Non sarà menagramo, ma è ridicolo

Nei giorni scorsi, quando la stampa leccapiedi ha dato al mondo la notizia dell’ammonimento solenne di Matteo Renzi al popolo britannico perché votasse contro l’uscita del Regno Unito dall’Unione europea, essendo un convinto sostenitore della necessità della presenza inglese per la credibilità stessa dell’Europa, ho avuto una sensazione di sconcerto e, lo confesso, una subitanea spinta a fare scongiuri. Ma, soprattutto, quel gesto di supponente insegnamento agli inglesi della giusta via da seguire per fare i propri interessi non è riuscita nemmeno a farmi ridere. Ho solo sperato che quella gaffe più ridicola che pretenziosa passasse inosservata in Gran Bretagna e altrove. Perché se la gaffe era di Renzi, il ridicolo, purtroppo finiva con l’estendersi a tutti noi italiani. Quel gesto era tipicamente “renziano”.

C’era, da qualche giorno, aria di forte ripresa della parte favorevole alla permanenza britannica nell’Unione. Uno come Renzi, abituato a rincorrere quelli che sembrano gli umori prevalenti della gente, deve aver inteso una voglia irresistibile di saltare sul carro che sembrava del vincitore, a costo di sentirsi, magari, pregare di non dare fastidio e scenderne subito. Non dico che se avesse vinto il no alla “secessione” Renzi si sarebbe vantato di averne il merito, ma certo non avrebbe mancato di esercitarsi in pavoneggiamenti per esaltare la sua lungimirante coerenza e nell’avanzare parallelismi tra il referendum britannico e quello italiano.

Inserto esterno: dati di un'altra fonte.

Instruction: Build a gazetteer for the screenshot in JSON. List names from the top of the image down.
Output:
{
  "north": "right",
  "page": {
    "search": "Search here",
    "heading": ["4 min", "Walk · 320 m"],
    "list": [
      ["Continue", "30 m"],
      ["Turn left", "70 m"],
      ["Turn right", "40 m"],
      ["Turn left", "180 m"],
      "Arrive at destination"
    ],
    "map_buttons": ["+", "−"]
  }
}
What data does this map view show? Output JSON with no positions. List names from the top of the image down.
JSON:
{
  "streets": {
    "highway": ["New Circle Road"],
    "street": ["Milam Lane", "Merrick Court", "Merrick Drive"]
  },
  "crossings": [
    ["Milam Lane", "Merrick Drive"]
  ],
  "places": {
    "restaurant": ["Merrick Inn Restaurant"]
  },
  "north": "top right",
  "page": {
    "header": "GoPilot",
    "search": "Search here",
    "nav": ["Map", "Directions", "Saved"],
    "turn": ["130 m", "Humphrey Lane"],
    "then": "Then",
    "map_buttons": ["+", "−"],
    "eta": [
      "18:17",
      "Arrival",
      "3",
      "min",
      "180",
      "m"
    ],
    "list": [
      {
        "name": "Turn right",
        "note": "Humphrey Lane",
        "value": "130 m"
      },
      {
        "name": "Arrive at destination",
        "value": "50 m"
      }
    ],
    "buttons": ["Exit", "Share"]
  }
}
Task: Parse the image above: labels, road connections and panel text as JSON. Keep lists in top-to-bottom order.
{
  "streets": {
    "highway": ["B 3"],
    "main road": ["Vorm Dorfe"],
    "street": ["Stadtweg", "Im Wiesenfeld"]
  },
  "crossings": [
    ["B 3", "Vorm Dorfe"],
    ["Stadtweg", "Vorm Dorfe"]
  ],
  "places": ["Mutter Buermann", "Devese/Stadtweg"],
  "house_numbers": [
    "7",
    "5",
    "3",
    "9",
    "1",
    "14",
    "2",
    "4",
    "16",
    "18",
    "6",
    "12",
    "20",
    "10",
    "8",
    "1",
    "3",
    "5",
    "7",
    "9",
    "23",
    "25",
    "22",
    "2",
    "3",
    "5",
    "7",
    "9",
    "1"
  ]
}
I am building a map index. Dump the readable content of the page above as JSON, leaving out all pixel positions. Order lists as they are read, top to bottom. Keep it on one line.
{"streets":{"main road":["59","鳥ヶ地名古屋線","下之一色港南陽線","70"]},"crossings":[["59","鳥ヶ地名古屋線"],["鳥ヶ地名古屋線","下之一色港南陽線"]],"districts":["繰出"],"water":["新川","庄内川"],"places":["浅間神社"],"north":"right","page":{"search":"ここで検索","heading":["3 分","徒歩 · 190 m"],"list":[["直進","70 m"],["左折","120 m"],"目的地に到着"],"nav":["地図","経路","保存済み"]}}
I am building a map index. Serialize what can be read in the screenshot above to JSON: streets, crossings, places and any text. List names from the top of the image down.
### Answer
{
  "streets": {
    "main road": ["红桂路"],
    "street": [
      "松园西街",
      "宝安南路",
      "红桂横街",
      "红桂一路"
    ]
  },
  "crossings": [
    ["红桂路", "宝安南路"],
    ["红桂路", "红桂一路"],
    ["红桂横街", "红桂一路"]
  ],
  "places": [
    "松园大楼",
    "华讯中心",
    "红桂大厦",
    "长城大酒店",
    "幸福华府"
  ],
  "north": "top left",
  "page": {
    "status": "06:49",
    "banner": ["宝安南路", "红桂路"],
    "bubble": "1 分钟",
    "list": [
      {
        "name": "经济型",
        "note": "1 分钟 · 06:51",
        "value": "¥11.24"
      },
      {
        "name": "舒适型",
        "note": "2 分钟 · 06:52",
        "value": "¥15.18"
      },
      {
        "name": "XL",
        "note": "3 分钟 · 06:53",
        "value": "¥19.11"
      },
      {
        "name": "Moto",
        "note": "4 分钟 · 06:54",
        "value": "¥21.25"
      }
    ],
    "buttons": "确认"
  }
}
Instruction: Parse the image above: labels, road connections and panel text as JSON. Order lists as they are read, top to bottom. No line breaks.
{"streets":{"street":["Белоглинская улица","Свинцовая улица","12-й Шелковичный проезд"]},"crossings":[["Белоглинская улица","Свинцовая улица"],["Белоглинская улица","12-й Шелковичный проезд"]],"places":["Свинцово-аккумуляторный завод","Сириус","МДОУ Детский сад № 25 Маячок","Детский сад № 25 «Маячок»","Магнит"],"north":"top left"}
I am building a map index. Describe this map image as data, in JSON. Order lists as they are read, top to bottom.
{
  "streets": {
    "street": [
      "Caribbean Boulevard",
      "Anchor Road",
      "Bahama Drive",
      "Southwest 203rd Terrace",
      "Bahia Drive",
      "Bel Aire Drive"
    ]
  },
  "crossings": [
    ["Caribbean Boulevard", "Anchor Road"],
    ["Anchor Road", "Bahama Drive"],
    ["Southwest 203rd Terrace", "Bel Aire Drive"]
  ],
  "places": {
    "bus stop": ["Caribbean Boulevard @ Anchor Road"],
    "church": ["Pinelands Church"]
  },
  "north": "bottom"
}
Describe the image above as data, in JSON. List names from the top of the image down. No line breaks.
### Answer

Ora lo sentiremo giuocare la carta del catastrofismo e della necessità di non “aggravare”, con un’altra sciagura rappresentata dalla crisi del suo governo e del suo sistema e, magari con il rigetto della sua ridicola riforma costituzionale, i grossi guai dell’Europa e del Mondo, il crollo delle Borse ecc. ecc.. Non è improbabile che l’esito del voto britannico giovi a Renzi, malgrado la gaffe della pretesa di insegnare agli inglesi come fare i propri interessi, per superare, nel suo stesso partito, il brutto momento che deve affrontare. In fondo è andato al Governo grazie alla incombente “sciagura” del successo grillino. Può darsi che riesca a rimanerci ancora un po’, agitando lo spauracchio del terremoto per la secessione britannica. Ma il nostro problema non è quello della “discordia nel campo di Agramante” del renzismo e di qualche giorno o mese in più della sua permanenza a Palazzo Chigi, anche se gli espedienti che porrà in atto per protrarlo il più possibile ci potranno costare cari. Il problema è, oramai, quello di una politica seria, di una rinascita del “partito della ragione”, di un nuovo illuminismo. In fondo Renzi sarebbe meglio poterlo soltanto dimenticare.